RIO DE JANEIRO (Reuters) - An evangelical bishop was elected mayor of Rio de Janeiro on Sunday in a second round of municipal voting that cemented a rout of the leftist party and allies who dominated Brazil’s presidency and major cities for over a decade.
Marcelo Crivella, a controversial conservative who is a senator, bishop and nephew of the founder of an evangelical megachurch, defeated a progressive former schoolteacher to run Brazil’s second biggest city by a margin of nearly 20 percentage points.
The 59-year-old pastor weathered an uproar over past criticism of homosexuality and Catholicism, the dominant religion in Latin America’s largest country, by distancing himself from those comments and vowing to govern for Rio’s residents, not the Universal Church of the Kingdom of God, the influential congregation from which he hails.
In a victory speech to supporters in a working-class Rio neighborhood, he promised to “take care of people,” echoing campaign vows to improve deficient public services, from health to transport to sanitation, that complicate day-to-day life for the blue-collar voters who supported his candidacy.
Crivella’s victory, partly fueled by the growing influence of evangelical voters, fortifies a rightward shift in Brazil following the 13-year reign of the leftist Workers Party, which presided over a long economic boom before cratering during the recession and an historic corruption scandal.
But the elections, which toppled many incumbents in a first round of voting earlier this month, are also a broader renunciation of the status quo, with voters frustrated by a second year of recession and the giant kickback scandal that has led to the arrest dozens of political and corporate chieftains.

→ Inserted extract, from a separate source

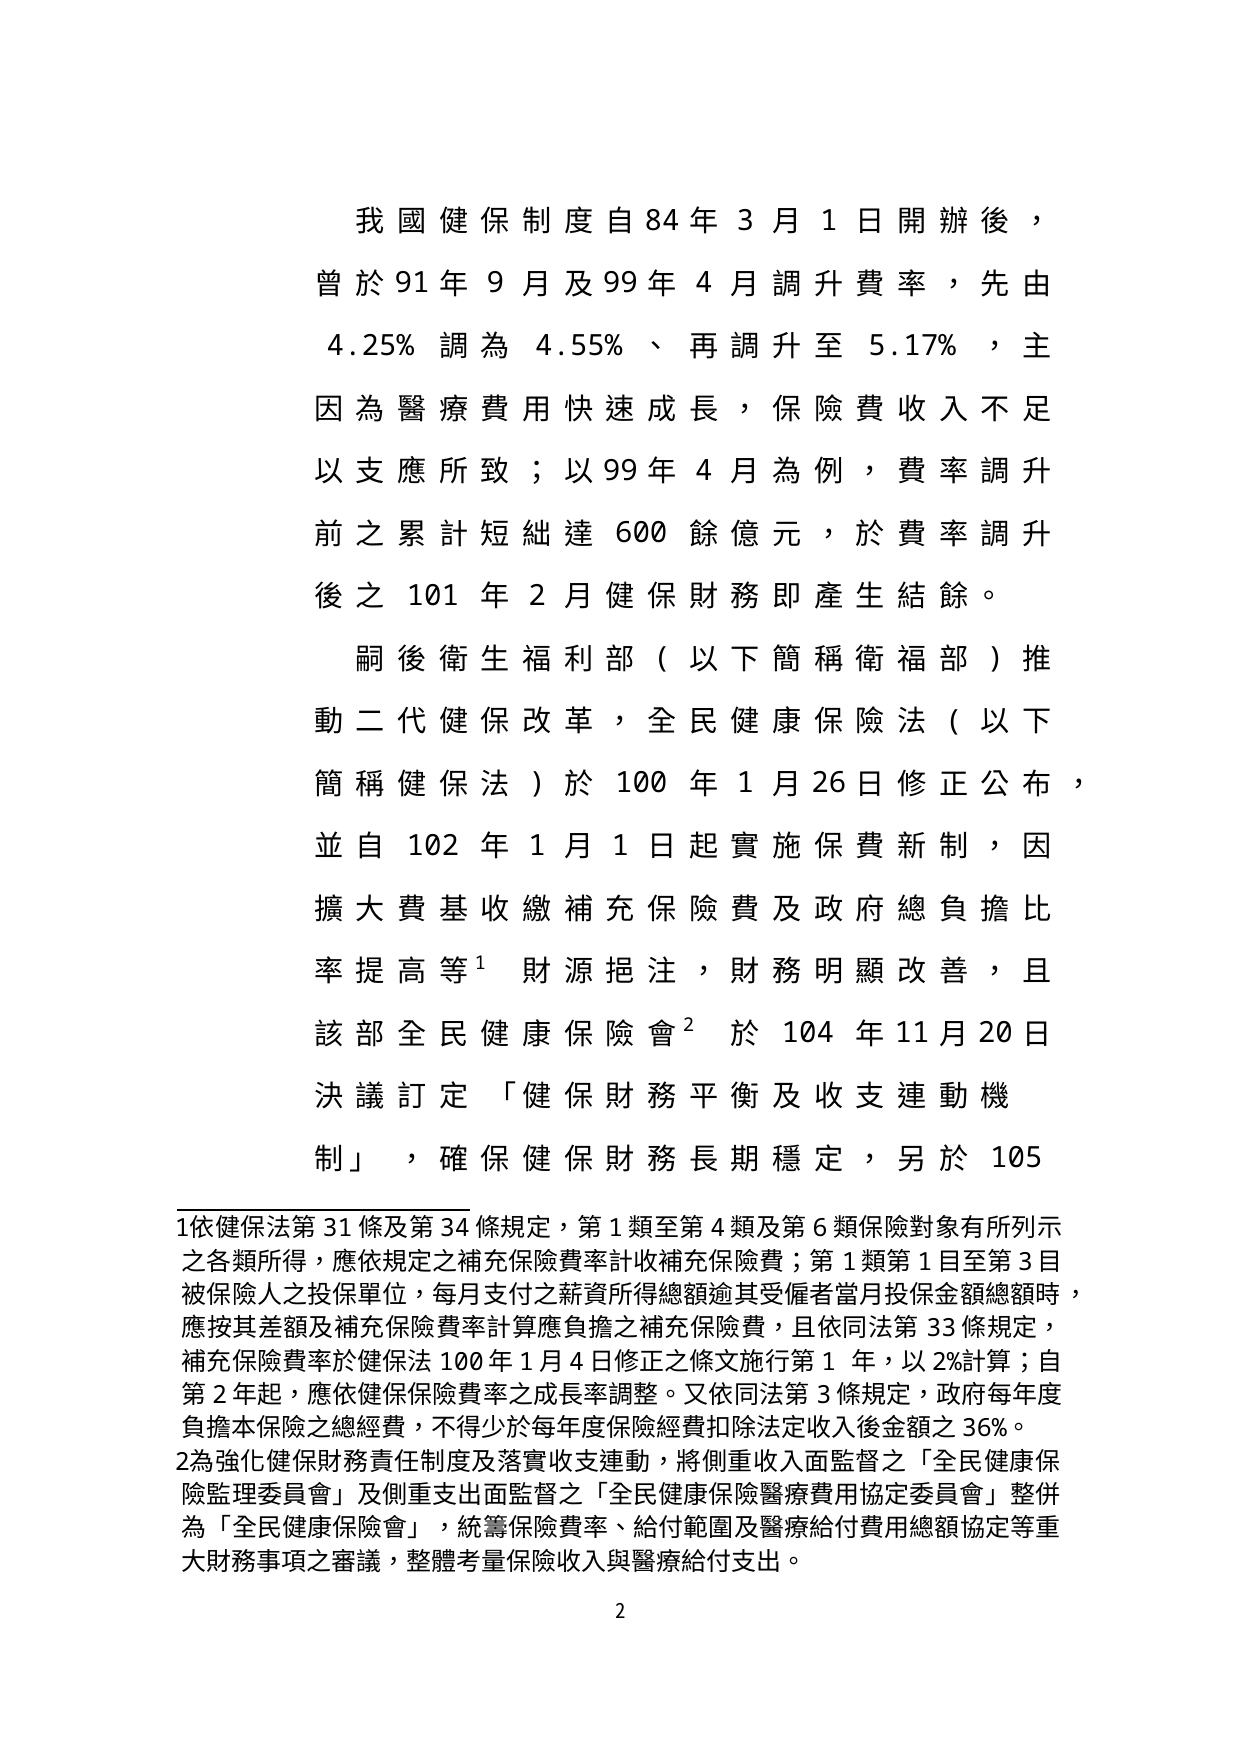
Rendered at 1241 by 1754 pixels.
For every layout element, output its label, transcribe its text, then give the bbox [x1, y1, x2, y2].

“It’s an important election to change the old way of doing things,” said Rafael Mello, a civil servant who voted Sunday morning in Rio.
In the first round of voting, just weeks after lawmakers impeached former President Dilma Rousseff because of budget irregularities by her Workers Party government, two-term Rio Mayor Eduardo Paes, a one-time Rousseff ally, failed to secure a place in the runoff for his hand-picked successor candidate.
In São Paulo, Brazil’s biggest city and the cradle of the Workers Party, voters ousted Mayor Fernando Haddad, once considered one of the party’s rising stars. The Workers Party held onto only one of the state capitals it had previously occupied.
EYEING 2018 PRESIDENTIAL ELECTION
Sunday’s voting will also influence how some key players at the national level could fare ahead of the 2018 presidential elections.
In Belo Horizonte, capital of the rich southeastern state of Minas Gerais, a loss by a candidate from the centrist Brazilian Social Democratic Party is expected to help resolve an ongoing power struggle within the PSDB, as the party is known.
The PSDB, which had been the chief opposition to the Workers Party and is increasingly well positioned to retake the presidency after four consecutive defeats, won São Paulo and other important cities in the first round of municipal elections.
The victory by wealthy businessman João Doria in São Paulo fortified Geraldo Alckmin, the governor of that state and a possible presidential candidate, who pushed for Doria despite opposition from other PSDB leaders.
The loss in Belo Horizonte, to a smaller centrist party, is considered a defeat for Aecio Neves, another PSDB leader who was the party’s candidate against Rousseff in 2014. Neves, a senator and former governor of Minas Gerais, failed to win the state in that election and gave his imprimatur to this year’s losing mayoral candidate.
Crivella, the Rio victor, belongs to the Brazilian Republican Party, a relatively new conservative party.
His leftist rival, Marcelo Freixo, represented the Socialism and Liberty Party, which broke away from the Workers Party over a decade ago to focus on human rights, education and social issues.
Though Freixo garnered energetic support from celebrities, artists, intellectuals and prosperous Rio leftists, their ballots were easily outnumbered by a populist vote in less affluent parts of the city, traditionally skeptical of progressive platforms.